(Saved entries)
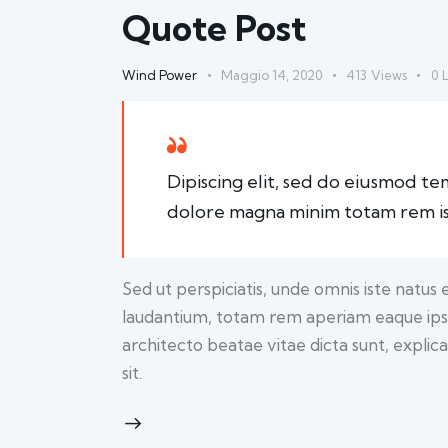
Quote Post
Wind Power
Maggio 14, 2020
413
Views
0
L
Dipiscing elit, sed do eiusmod te
dolore magna minim totam rem ist
Sed ut perspiciatis, unde omnis iste natu
laudantium, totam rem aperiam eaque ipsa, 
architecto beatae vitae dicta sunt, expl
sit.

[The task]:
Retype every line of text in the saved entries above, leaving the pictures out of your answer.

[Expected answer]:
Quote Post
Wind Power
Maggio 14, 2020
413
Views
0
L
Dipiscing elit, sed do eiusmod te
dolore magna minim totam rem ist
Sed ut perspiciatis, unde omnis iste natu
laudantium, totam rem aperiam eaque ipsa, 
architecto beatae vitae dicta sunt, expl
sit.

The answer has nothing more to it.